0.75 mol of argon gas is admitted to an evacuated 40 cm^{3} container at 40 C. The gas then undergoes an isochoric heating to a temperature of 500 C.
Before I forgot to write the question...so the question is What is the final pressure of the gas?
* physics - drwls, Friday, December 11, 2009 at 11:07am
What is the question?
I had to look up "isochoric". It means "contant volume". During that heating process, p will increase such that it remains proportional to (absolute) T. The absolute temperature increases by a factor 773/313 = 2.47. Pressure increases by the same factor. They do not tell you the initial pressure, but you can get the pressure using
P = nRT/V
where R = 82.06 cm^3*atm/mole K
Po = 0.75*82.06*313/40 = 482 atm
I have to get the answer in kPa so I got 4.883865e^4 kPa...but it is wrong
ok...now tired
P=(0.75)*(8.31)*(773-313)/(4*10^-5)=106373
106373/1000=106.37kPa..still wrong
To find the final pressure of the gas, we can use the ideal gas law equation:
PV = nRT
Where:
P is the pressure
V is the volume
n is the number of moles
R is the ideal gas constant
T is the temperature in Kelvin
First, we need to convert the temperature from Celsius to Kelvin:
Temperature in Kelvin = 40 C + 273.15 = 313.15 K (initial temperature)
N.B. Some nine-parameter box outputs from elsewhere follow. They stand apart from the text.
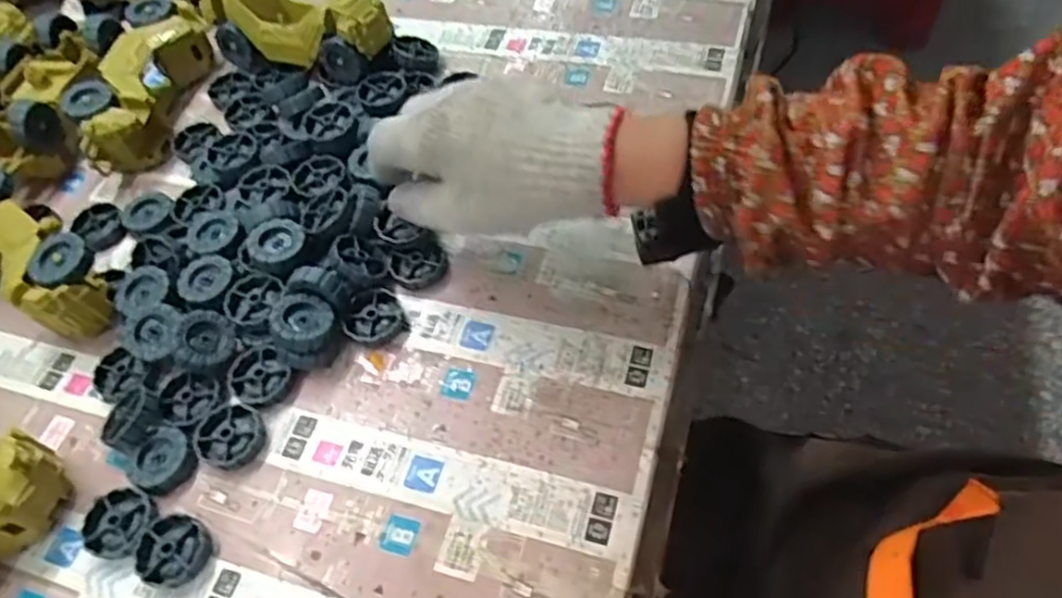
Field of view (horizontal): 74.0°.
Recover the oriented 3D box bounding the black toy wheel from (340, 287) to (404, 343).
[{"bbox_3d":[-0.104,0.012,0.466,0.038,0.012,0.038,-3,58,5],"label":"black toy wheel"}]

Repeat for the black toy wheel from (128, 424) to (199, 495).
[{"bbox_3d":[-0.223,0.098,0.427,0.037,0.010,0.037,-3,58,5],"label":"black toy wheel"}]

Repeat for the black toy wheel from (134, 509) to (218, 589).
[{"bbox_3d":[-0.202,0.142,0.398,0.041,0.010,0.038,-3,58,5],"label":"black toy wheel"}]

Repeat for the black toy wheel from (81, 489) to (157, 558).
[{"bbox_3d":[-0.238,0.131,0.410,0.041,0.014,0.037,15,61,16],"label":"black toy wheel"}]

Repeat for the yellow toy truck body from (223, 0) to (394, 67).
[{"bbox_3d":[-0.189,-0.228,0.589,0.150,0.068,0.051,13,61,15],"label":"yellow toy truck body"}]

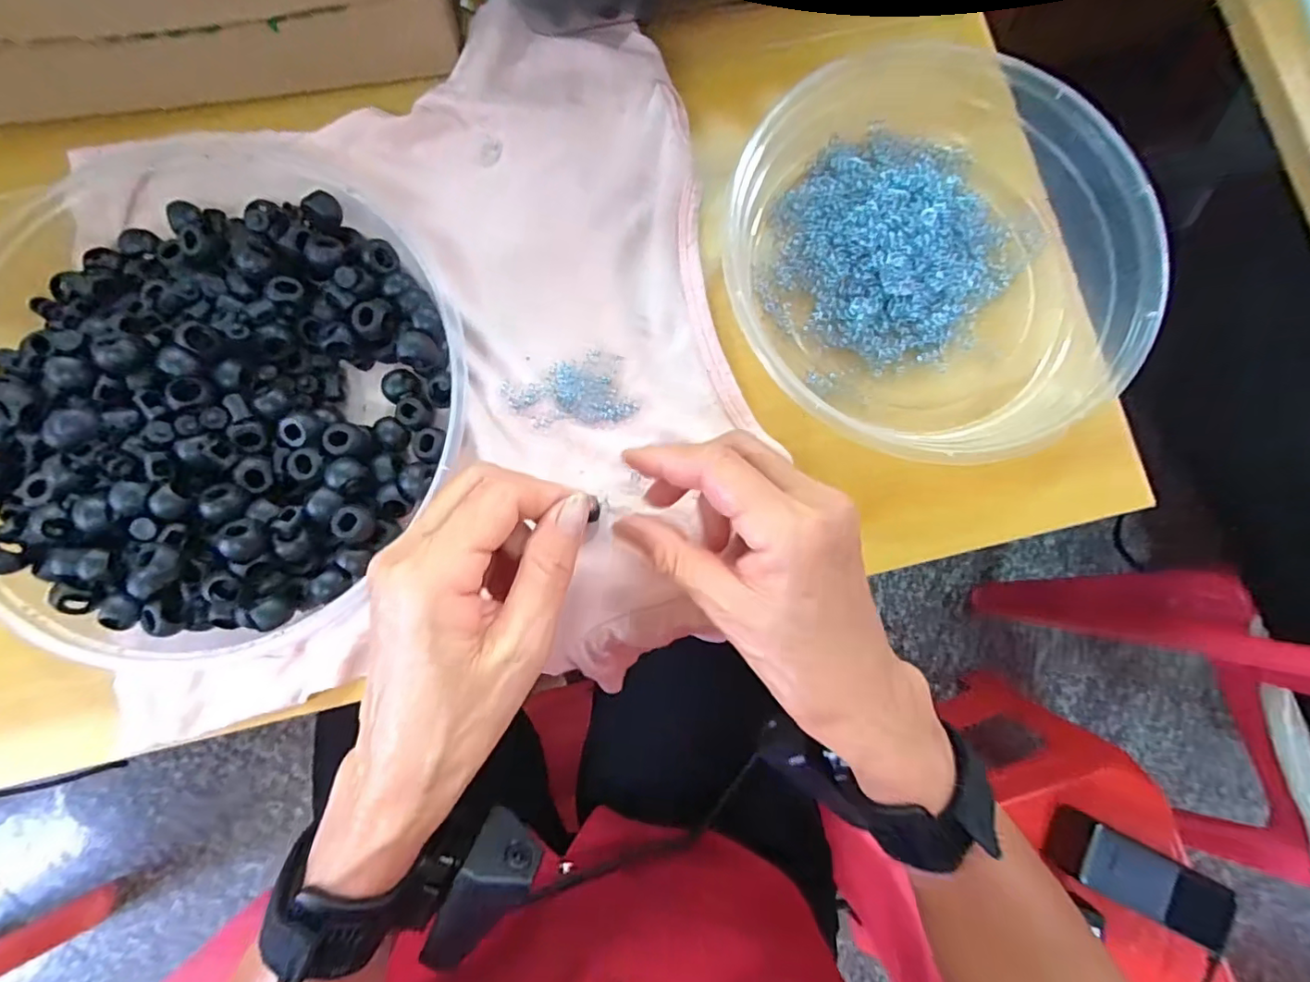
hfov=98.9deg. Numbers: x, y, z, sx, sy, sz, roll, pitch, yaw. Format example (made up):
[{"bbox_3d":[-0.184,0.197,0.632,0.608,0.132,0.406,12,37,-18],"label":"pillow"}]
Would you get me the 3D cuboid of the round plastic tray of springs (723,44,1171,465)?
[{"bbox_3d":[0.143,-0.130,0.279,0.197,0.037,0.213,0,82,-1],"label":"round plastic tray of springs"}]

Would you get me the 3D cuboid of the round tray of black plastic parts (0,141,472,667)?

Final temperature = 500 C + 273.15 = 773.15 K
The gas is isochorically heated, which means the volume remains constant throughout the process. Therefore, the initial and final volumes are the same.
Next, we can calculate the initial pressure using the given information:
P_initial = (nRT) / V_initial
Given:
n = 0.75 mol
R = 82.06 cm^3*atm/mol*K
V_initial = 40 cm^3
T_initial = 313.15 K
P_initial = (0.75 mol * 82.06 cm^3*atm/mol*K * 313.15 K) / 40 cm^3
P_initial = 482 atm
Now, we can determine the final pressure using the information that the temperature increases to 500 C:
P_final = P_initial * (T_final / T_initial)
P_final = 482 atm * (773.15 K / 313.15 K)
P_final = 1191.8 atm
To convert the pressure from atm to kPa, we know that 1 atm = 101.325 kPa. Therefore:
P_final in kPa = 1191.8 atm * 101.325 kPa/atm
P_final in kPa = 120,613.5 kPa
So, the final pressure of the gas is approximately 120,613.5 kPa.